Magnus Everitt is well aware of the negative impact of car pollution. The Stockholm resident starts his mornings with a cocktail of medicines that keep him breathing.
First, there are the pills. Then, the 67-year-old retired engineer spends 20 minutes inhaling three treatments designed to break up the mucus in his lungs and quiet the inflammation in his airways. There’s also the lunch-time regimen, and the evening ritual. All in all, Everitt spends over 40 minutes a day taking medicines to manage his lung diseases, which include asthma.
For years, Everitt says his coughing would worsen within minutes of being near his office on a high-traffic road in Stockholm. It prompted him to quit.
“I said to my boss: ‘I don’t want to die here. I can’t work here anymore. I’m done,'” Everitt said.
Euro 7 is designed to prevent situations like that.
The proposal sets detailed emission limits for new vehicles, aiming to force the industry to deploy technology that will reduce everything from nitrogen oxides to particulate matter, exactly the kind of fine dust that gets trapped in human tissue and is associated with everything from lung disease to dementia and premature mortality.
But the auto industry, along with big car countries, argue the standards are unnecessary given that the EU has already agreed to essentially end the sale of new combustion engine cars by 2035.
The European Automobile Manufacturers’ Association argues that replacing existing Euro 6 standards with Euro 7 isn’t needed because the sale of combustion engine cars will start to tail off before 2035. That means the new rules will apply to a small number of vehicles while driving up their costs and saddling carmakers with extra expenses as they’re investing in switching to electric cars, according to the lobby.
“If the Euro 7 proposal is adopted without significant amendments of substance, it will force manufacturers to divert valuable resources from the development and engineering of new zero-emission vehicles back to further development of vehicles with internal combustion engines,” it says.
Don’t hold your breath
That lament is finding favor with some members of the European Parliament and with European countries pushing to delay implementation of Euro 7 past the 2025 date proposed by the European Commission. The argument is that industry needs more time to adapt to selling updated models.
While tweaking the date in an otherwise sprawling piece of legislation — which for the first time also regulates brake dust, tire microplastic abrasion and electric vehicle battery durability — might not seem like a big deal, every year of delay means that the current weaker standards will apply to the more than 10 million cars sold annually in the EU.
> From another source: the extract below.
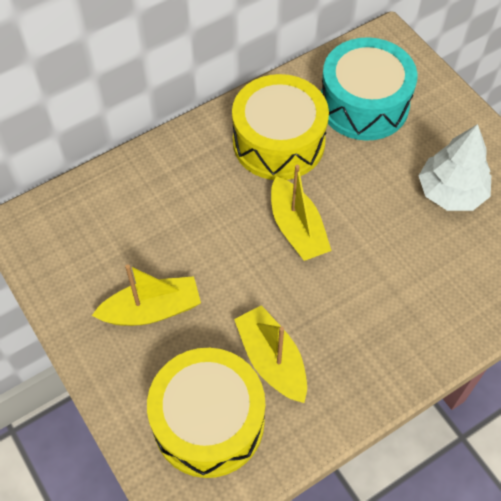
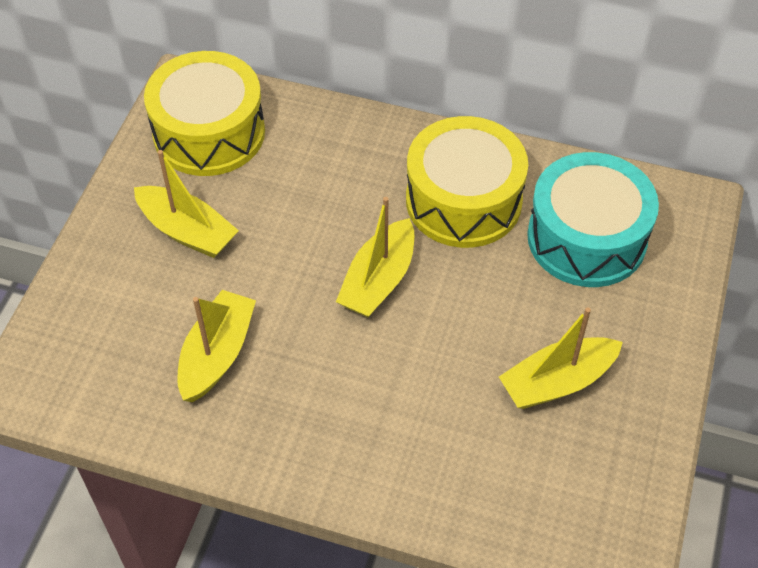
camera: 50 degrees right, 5 degrees down
yellow drum [147,348,265,478] -> yellow drum moved to [144,51,265,176]
white tree [419,124,491,211] -> yellow boat [499,307,623,409]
That means today’s pollution problem, endemic in many big cities, will hang around.
The problems are even more acute in congested business districts such as Brussels’ European Quarter.
The European Environment Agency’s latest air quality report found that 97 percent of the EU’s urban populations are exposed to higher levels of fine particulate matter pollution than permitted under World Health Organization guidelines. It said 238,000 premature deaths were attributable to that pollution.
Much of that comes from energy production and industry, with road transport accounting for about 10 percent of particulate matter pollution, the agency said.
However it is produced, air pollution is the most important environmental factor influencing human health, said Barbara Hoffmann, professor of environmental epidemiology at Düsseldorf’s Heinrich Heine University. It causes lung diseases such as asthma and chronic obstructive pulmonary disease. It can also trigger acute flares of both diseases, Hoffmann, who is also a medical doctor, added.
Hoffmann and her colleagues did a study in which they found that people who live close to busy roads were 50 percent more likely to have a serious buildup of plaque in their heart vessels — called coronary atherosclerosis — than people who live further away. Short episodes of exposure to air pollution can also trigger heart attacks.
As the negative health effects of smog have become better understood, lifestyle changes become more commonplace.
Since leaving his job, Everitt says his coughing and shortness of breath are better, though he still has to take his daily medicines. To manage his illness, he tries to avoid going to areas he knows will be very polluted.
He isn’t alone.
In Amsterdam, Dominique Hamerlijnck, who also has asthma and works as a patient expert, does the same. Air pollution has a big impact on her symptoms, too. “I would try to avoid any busy road in Amsterdam with a lot of traffic and choose, even if it’s longer, to use a smaller road because that already decreases the exposure,” she said.
They have no doubt about the need to clean up the air.
“It affects a lot of people,” Everitt said. “Many thousands of people are dying every year [due] to air pollution in Europe.”